**CONSIGNE**
Renommez, s'il vous plaît, « Serge » en « Marc » en recopiant le passage de l'extrait à lire qui commence à « Dans Cherchez la » et se termine à « bien Alice Ferney. ».

**EXTRAIT À LIRE**

■ ■ ■ ■ ■ ■ ■

Alice Ferney, Cherchez la femme, Actes Sud, 2013, 528p. |
Alors, déjà, « Le gâchis de nos vies » ou bien
« né pour souffrir » auraient été des titres bien plus appropriés pour ce roman.
Passons.
Dans Cherchez la femme, on nous parle d’un homme : Serge qui rate lamentablement sa vie …et plus
précisément ses amours (l’amour de soi, l’amour de l’autre, l’amour des siens…tout
quoi).
Franchement, elle écrit vraiment
bien Alice Ferney.
Mais beaucoup trop.
Avec un traité psychologique par
page, la narration est, disons, globalement ralentie. Chaque ligne, déconstruit
la précédente, avec une explication de ce qui se passe dans le cerveau des
personnages. Le moins qu’on puisse dire c’est que l’auteur ne parie pas sur
l’intelligence de son lecteur. Il faut ainsi 60 pages pour que les parents du
personnage principal se marient (histoire qu’on comprenne bien d’où est issu
Serge). Tout est commenté et expliqué, absolument tout, chaque phrase, chaque
action.

■ ■ ■ ■ ■ ■ ■

**DONNÉES SOURCES**
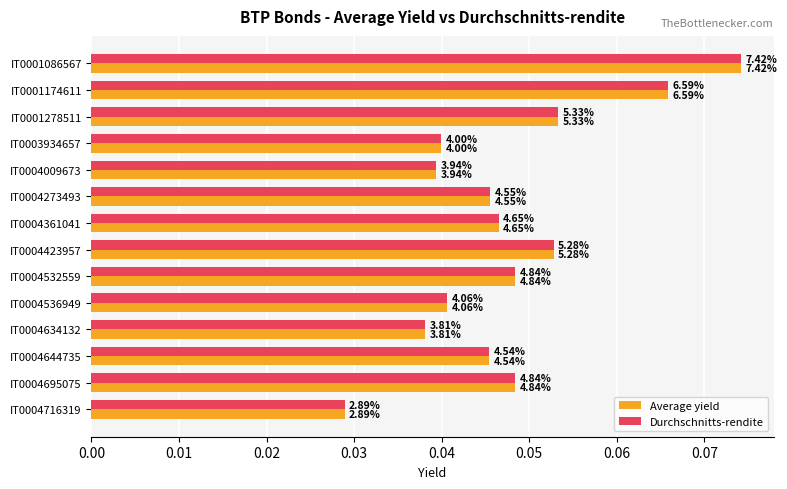

What are all the series names shown in the legend?

Average yield, Durchschnitts-rendite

■ ■ ■ ■ ■ ■ ■

**RÉPONSE PROPOSÉE**
Dans Cherchez la femme, on nous parle d’un homme : Marc qui rate lamentablement sa vie …et plus
précisément ses amours (l’amour de soi, l’amour de l’autre, l’amour des siens…tout
quoi).
Franchement, elle écrit vraiment
bien Alice Ferney.